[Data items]
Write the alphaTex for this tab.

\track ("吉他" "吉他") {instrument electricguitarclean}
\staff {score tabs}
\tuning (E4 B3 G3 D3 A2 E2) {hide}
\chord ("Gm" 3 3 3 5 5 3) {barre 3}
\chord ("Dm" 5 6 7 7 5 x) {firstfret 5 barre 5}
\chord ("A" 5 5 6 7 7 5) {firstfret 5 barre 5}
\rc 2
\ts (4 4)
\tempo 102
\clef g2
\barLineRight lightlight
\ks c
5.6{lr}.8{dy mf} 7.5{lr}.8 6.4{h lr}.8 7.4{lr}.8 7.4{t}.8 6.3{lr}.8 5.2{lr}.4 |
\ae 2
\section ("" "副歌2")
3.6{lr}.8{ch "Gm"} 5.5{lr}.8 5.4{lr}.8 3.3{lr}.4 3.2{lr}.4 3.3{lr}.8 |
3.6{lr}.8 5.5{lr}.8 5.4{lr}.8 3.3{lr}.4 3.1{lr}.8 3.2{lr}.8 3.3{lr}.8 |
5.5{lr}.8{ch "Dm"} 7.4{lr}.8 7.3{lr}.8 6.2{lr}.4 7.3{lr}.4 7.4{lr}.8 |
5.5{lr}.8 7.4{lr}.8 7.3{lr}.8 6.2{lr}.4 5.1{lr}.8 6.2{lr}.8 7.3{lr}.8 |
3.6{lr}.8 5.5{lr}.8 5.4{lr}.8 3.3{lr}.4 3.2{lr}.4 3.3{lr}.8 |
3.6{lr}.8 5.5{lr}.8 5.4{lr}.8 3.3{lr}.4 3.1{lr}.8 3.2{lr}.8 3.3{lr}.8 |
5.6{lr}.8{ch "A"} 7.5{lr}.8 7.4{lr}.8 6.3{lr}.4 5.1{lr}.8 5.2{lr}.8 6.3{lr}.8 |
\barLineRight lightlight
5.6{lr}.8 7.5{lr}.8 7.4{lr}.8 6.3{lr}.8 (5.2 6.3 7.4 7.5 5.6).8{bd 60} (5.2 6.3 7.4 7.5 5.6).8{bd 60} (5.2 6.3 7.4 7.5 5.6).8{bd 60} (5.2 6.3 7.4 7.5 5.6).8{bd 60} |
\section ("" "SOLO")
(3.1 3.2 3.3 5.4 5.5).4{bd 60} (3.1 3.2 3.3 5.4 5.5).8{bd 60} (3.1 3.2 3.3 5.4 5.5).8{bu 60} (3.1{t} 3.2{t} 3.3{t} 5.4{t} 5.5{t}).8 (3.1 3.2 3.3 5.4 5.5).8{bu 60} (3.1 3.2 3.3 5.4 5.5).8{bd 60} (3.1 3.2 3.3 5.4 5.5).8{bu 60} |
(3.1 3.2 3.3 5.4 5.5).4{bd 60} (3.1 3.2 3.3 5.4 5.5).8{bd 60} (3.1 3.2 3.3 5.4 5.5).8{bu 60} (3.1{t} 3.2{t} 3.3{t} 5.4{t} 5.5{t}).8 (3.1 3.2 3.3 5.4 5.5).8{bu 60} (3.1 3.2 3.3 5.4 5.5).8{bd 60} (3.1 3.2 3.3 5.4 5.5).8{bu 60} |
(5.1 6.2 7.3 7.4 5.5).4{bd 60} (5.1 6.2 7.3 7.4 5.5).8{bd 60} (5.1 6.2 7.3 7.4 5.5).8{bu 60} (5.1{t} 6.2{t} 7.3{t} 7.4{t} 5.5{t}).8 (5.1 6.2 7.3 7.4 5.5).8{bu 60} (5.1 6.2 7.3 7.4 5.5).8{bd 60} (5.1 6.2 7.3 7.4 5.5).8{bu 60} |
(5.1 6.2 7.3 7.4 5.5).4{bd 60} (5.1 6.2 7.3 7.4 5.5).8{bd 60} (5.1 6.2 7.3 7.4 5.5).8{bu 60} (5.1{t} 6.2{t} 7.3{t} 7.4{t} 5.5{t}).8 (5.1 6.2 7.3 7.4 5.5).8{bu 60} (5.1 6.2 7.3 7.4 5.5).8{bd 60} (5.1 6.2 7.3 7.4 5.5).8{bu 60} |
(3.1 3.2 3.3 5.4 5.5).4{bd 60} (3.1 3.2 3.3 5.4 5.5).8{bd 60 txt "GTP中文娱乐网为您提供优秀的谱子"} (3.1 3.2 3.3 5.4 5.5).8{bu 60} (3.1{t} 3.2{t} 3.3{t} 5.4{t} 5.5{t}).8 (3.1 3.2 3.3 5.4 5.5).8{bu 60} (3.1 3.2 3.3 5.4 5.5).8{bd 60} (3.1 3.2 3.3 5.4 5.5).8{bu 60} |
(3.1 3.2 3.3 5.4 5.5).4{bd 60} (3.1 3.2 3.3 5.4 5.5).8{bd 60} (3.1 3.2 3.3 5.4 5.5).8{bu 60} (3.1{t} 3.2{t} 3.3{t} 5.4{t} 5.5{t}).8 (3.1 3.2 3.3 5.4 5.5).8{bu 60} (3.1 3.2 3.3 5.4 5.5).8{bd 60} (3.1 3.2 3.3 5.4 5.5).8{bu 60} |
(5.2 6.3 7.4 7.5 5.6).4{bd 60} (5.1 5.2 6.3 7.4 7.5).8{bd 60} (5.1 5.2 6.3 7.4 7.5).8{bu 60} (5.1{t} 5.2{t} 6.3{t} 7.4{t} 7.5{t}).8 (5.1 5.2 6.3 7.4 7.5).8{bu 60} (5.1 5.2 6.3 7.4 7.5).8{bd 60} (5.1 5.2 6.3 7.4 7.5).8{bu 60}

- To be done
List every line in the rows above that contains the string "barre".

- Result of this exercise
\chord ("Gm" 3 3 3 5 5 3) {barre 3}
\chord ("Dm" 5 6 7 7 5 x) {firstfret 5 barre 5}
\chord ("A" 5 5 6 7 7 5) {firstfret 5 barre 5}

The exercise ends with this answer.